Tuesday, December 8, 2009

Lest We Forget About the Important Things

I was all set to huff and puff about something insanely important to life as we know it: traffic lights and their utility to modern society, when I realized that this blog is not painting a picture of me as an even remotely well-adjusted person who takes time to ruminate on the world around her. Instead she plots elaborate fantasies about destroying utterly those who speak on cellphones in her general vicinity. Surely the 5.8 million dollars spent on my education yielded something beyond the capacity to snipe at commuters and whine about the cost of exotic produce.

So I'd like to step back and examine a serious issue facing us this week so that perhaps my small contribution can help us all to understand things better. I speak, of course, about the Tiger Woods saga.

I know. You're at sixes and sevens about the whole thing. Me too. I just can't stop thinking about it or wanting to hear/read/watch things about it. The very idea of a multimillionaire professional athlete, his former nanny Swedish bikini model wife, and the tragic dissolution of their union shakes the very foundations of my worldview. How could these two kids have gotten it so wrong?

Professional athletes from Kobe Bryant to Mohammed Ali have demonstrated that, simply because a man is paid extremely well and universally worshiped for his physical prowess and strength, he need not be a serial philanderer who believes himself to be above the moral constructs of our society. Sure, women from around the world may vie for a chance to orally commingle with them, but these men are grounded enough to realize they are not gods for whom consequences are a moot point. I cannot think of a single professional athlete who has been callous enough to put his "hockey stick" in non-matrimonial "goal areas" - it simply doesn't happen. Maybe that's how the game is played if you are a stockbroker, or a patent lawyer, or a podiatrist, but that's just not how our athlete heroes roll.
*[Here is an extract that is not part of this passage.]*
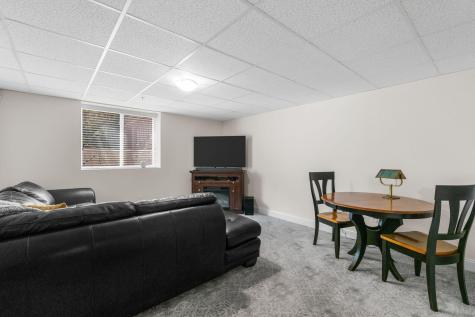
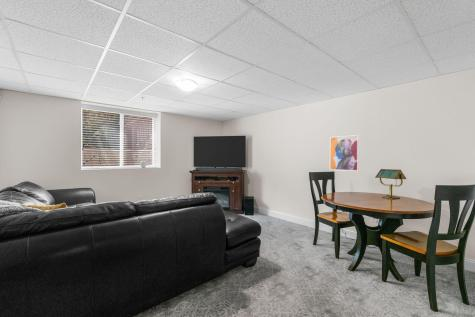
+ wall art [329,134,360,172]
Similarly, if you are, say, a stunningly beautiful but mentally light woman whose career experience involves caring for rich people's children, teaching rich people and/or their children a sport or hobby, planning parties for rich people and/or their children, or generally being in the rich people service industries, it is only right that the pot of gold at the end of your rainbow is a long and emotionally, not to mention economically, fulfilling permanent legal relationship with one of the members of the class you so humbly serve. Once love hits, the idea that you and the "richie" are on such grotesquely uneven footing as to make the very notion of a partnership seem absurd, becomes, again, an idea that might apply to secondary school teachers, nurses, or peace corps volunteers, but not to women for whom higher education is a hindrance not a help.

Adultery happens to other people. A subordinate woman's good looks will always dissuade her egomaniac husband from getting free nookie from other women. After all, what man would want unlimited free sex from only passably attractive women when he could have perhaps occasional sex maybe sometimes after a suitably large gift had been exchanged with a totally gorgeous woman? See? It just doesn't make sense.

So, I'm frankly flummoxed. It's probably why I can't get enough coverage of this worldshaking event. I know you feel the same way. And the reason I know this is that, apparently, this is such a major event that no other news has taken place since it began. It's like other news knew how important this was and is waiting until the dust settles before making itself known.

As for the figures at the center of this continuously unfolding tragedy, I hope you two know that you've let us all down. This isn't the way things work, and all you two need to do is look to others in your situation to realize how far off the mark you truly are. I only hope the hundreds of millions of dollars in play can be used to wipe up your children's tears - that is if you can find them among your other tokens of good fortune.

3 comments:

  1. Okay, I know this is a humorous post, but I leave you with a more serious question... Are cheaters more inclined to become celebrities or is it celebrity that makes people cheat? A bit of both?

    ReplyDelete
  2. I disagree with the premise of Aidan's question. I just don't think Mr. Joe Nobody's filandering makes the front page of the Post.

    ReplyDelete
  3. Sadly, I think people cheat. Period. Celebrities, out-of-work steelworkers, our moms (I don't know about my personal mom, but I don't rule out the possibility). Cheating is easy and some would argue natural. Not cheating is the challenge. Because it's hard. If 1/2 of marriages end in divorce, it might be fair to posit that 1/2 of marriages involve cheating (assuming in a wholly unscientific way that some cheating ends in divorce and some cheating is either never discussed or is worked through). And, yeah, we only get to hear about the cheating in friends' relationships and in famous people's.